Em um pequeno, quase minúsculo, quarto da periferia de Unova morava um rapaz de olhar astuto e mente afiada. Muitos o comparavam a uma raposa gatuna e sagaz e seu codinome refletia essa comparação: Kitsune. 

Seus olhos eram observadores e perspicazes se comparados aos olhos famintos que vagueavam pelas ruas e vielas de Unova, a cidade das ironias. 

Primeiro por seu nome: Unova, mas a cidade baixa não possuía nada de nova, apenas uma região decrépita a qual o tempo castigou. Segundo por seus habitantes: cada um trazia consigo o destino irônico que a vida, ou quem sabe algum ser divino, lhes impunha. 

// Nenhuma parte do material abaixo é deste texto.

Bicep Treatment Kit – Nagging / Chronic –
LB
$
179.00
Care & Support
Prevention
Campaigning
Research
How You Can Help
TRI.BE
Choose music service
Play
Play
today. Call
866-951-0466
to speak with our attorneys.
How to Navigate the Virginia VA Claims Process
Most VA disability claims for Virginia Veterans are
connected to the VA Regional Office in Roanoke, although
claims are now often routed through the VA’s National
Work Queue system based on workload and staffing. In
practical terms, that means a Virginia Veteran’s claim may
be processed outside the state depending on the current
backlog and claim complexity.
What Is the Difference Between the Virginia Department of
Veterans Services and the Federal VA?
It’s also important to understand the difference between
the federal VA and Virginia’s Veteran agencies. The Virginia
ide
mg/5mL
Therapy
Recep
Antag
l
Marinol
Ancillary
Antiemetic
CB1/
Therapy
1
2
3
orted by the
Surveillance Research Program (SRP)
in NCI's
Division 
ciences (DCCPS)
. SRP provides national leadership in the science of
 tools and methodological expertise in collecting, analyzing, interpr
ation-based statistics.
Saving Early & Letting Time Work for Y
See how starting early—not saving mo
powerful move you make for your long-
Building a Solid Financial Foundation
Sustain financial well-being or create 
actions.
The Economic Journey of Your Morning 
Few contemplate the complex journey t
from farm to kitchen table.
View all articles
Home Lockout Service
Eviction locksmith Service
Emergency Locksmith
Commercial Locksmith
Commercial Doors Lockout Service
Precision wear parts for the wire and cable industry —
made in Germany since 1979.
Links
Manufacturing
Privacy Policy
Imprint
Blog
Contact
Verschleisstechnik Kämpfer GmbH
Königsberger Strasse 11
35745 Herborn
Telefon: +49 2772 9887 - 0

Com o rapaz, esquecido em um quarto de um prédio periférico abandonado, não era diferente. Sua ironia estava em seu nome real: Matteo, o qual trazia um significado divino, uma dádiva, mas o Deus que os olhava tinha lá seus desejos sádicos e gostava de brincar cruelmente com seus filhos ou criaturas. 

O jovem de olhos turbulentos e afiados era a própria maldição. Ou talvez tenha sido amaldiçoado por simplesmente ter se agarrado a vida. Dentro de um ventre resistiu as investidas da morte, dos bisturis e dos remédios, tornou-se surdo para os apelos desesperados de quem já não tinha muito para si, quem dirá para outro alguém. 

E assim nasceu, mas como uma maldição, sugou a vida que estava ao seu redor, como se fosse o preço a se pagar por existir, um preço caro demais para um recém-nascido quitar. Entretanto, naquele lugar não havia espaço para questionar, apenas para lutar e sobreviver. 

Era matar ou morrer e com o tempo se descobre que apesar de seus pesares é preferível matar. 

O sangue escorre nas mãos de cada um dos habitantes de Unova, seja por aqueles que levaram para os confins de Hades ou seja por aqueles que foram tomados de si. 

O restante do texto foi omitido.